Perform Spliced Alignment and Extract Human Reference Regions

plasmicheck spliced <output_fasta> <human_index> <plasmid_fasta> <output_bam> [--human_fasta <human_fasta>] [--padding <padding>]
  • <output_fasta>: Output FASTA file for the extracted human reference regions.
  • <human_index>: Minimap2 index for the human reference genome.
  • <plasmid_fasta>: FASTA file of the plasmid reference.
  • <output_bam>: Output BAM file for the spliced alignment.
  • --human_fasta: FASTA file of the human reference genome (optional).
  • --padding: Padding to add to both sides of the spanned regions (default: 1000).

Generate a Report

plasmicheck report <reads_assignment_file> <summary_file> <output_folder> [--threshold <threshold>]
  • <reads_assignment_file>: Reads assignment file (reads_assignment.tsv).
  • <summary_file>: Summary file (summary.tsv).
  • <output_folder>: Folder to write the report and plots.
  • --threshold: Threshold for contamination verdict (default: 0.8).

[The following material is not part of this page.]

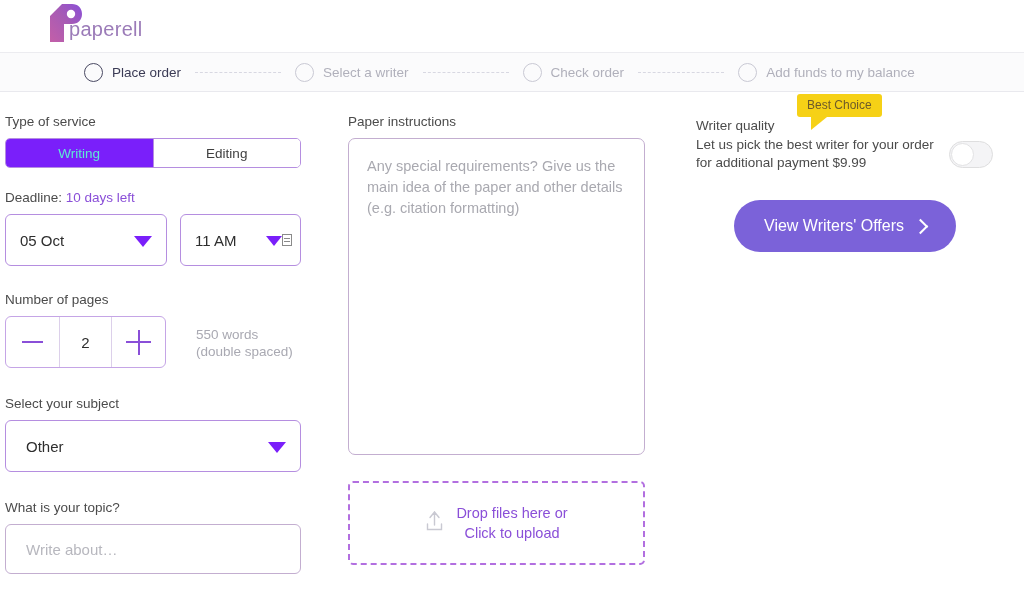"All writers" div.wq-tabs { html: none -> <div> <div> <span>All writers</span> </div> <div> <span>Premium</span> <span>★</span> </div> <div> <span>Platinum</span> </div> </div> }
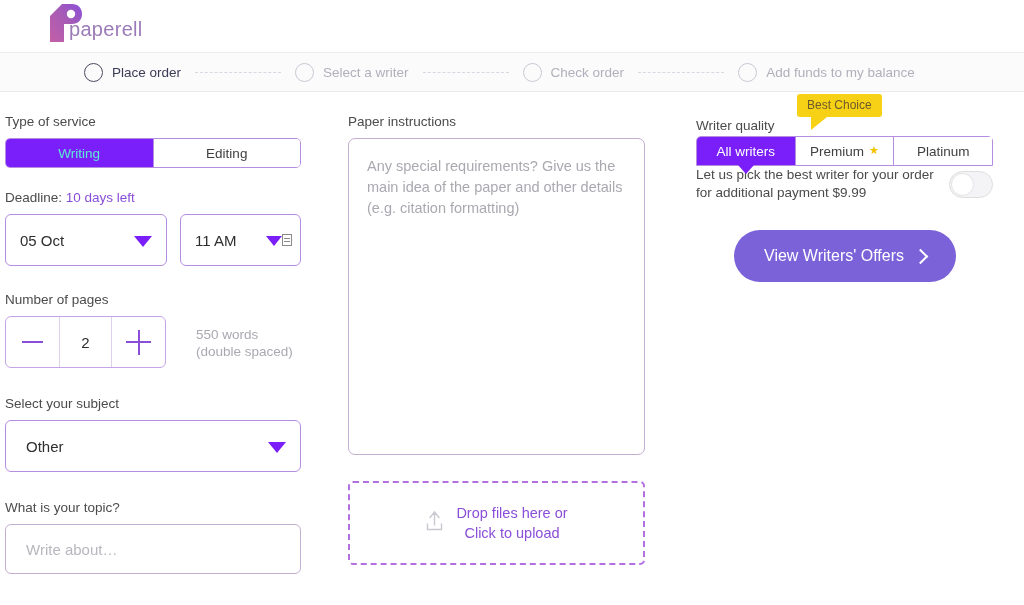"05 Oct" .row { text-align: none -> center }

Generate Summary Reports for Multiple Samples and Plasmids

plasmicheck summary_reports -i <input_dir> -o <output_dir> [--threshold <threshold>]
  • <input_dir>: Directory containing the compare outputs.
  • <output_dir>: Directory to save the plots and reports.
  • --threshold: Threshold for contamination verdict (default: 0.8).

Example Usage

Here is an example workflow using plasmicheck:

  1. Convert GenBank files to FASTA:

    plasmicheck convert ./genbank_files/plasmid.gb ./fasta_files/plasmid.fasta
  2. Create Minimap2 and Samtools indexes:

    plasmicheck index ./fasta_files/plasmid.fasta --overwrite
    plasmicheck index ./fasta_files/human.fasta --overwrite
  3. Align reads to plasmid and human references:

    plasmicheck align ./indexes/plasmid_index.mmi ./indexes/human_index.mmi ./reads/sample_R1.fastq.gz ./reads/sample_R2.fastq.gz ./alignments/plasmid_aligned.bam ./alignments/human_aligned.bam
  4. Compare alignments and assign reads:

    plasmicheck compare ./alignments/plasmid_aligned.bam ./alignments/human_aligned.bam ./results/read_assignments
  5. Run the full pipeline:

    plasmicheck pipeline ./reference/GRCh38/GCA_000001405.15_GRCh38_no_alt_analysis_set.fna ./reference/plasmid/pcdna5_cacna1h_genbank.gb ./data/APA19-N.merged.dedup.bqsr.apa-genes.bam ./output/ --threshold 0.8
  6. Generate a report:

    plasmicheck report ./output/APA19-N.merged.dedup.bqsr.apa-genes/pcdna5_cacna1h_genbank/comparison_result.reads_assignment.tsv ./output/APA19-N.merged.dedup.bqsr.apa-genes/pcdna5_cacna1h_genbank/comparison_result.summary.tsv ./output/
  7. Generate summary reports:

    plasmicheck summary_reports -i ./output/ -o ./summary/ --threshold 0.8

Pipeline Diagram

graph TD
    A[GenBank File] -->|convert_gb_to_fasta.py| B[FASTA File]
    B -->|create_indexes.py| C[Plasmid Index]
    D[Human FASTA File] -->|create_indexes.py| E[Human Index]
    E -->|spliced_alignment.py| F[Spliced BAM]
    F -->|extract_human_reference.py| G[Spliced Human FASTA]
    G -->|create_indexes.py| H[Spliced Human Index]
    C -->|align_reads.py| I[Plasmid BAM]
    H -->|align_reads.py| J[Spliced Human BAM]
    I -->|compare_alignments.py| K[Comparison Result]
    J -->|compare_alignments.py| K
    K -->|generate_report.py| L[HTML/PDF Report]
Loading

License

This project is licensed under the MIT License.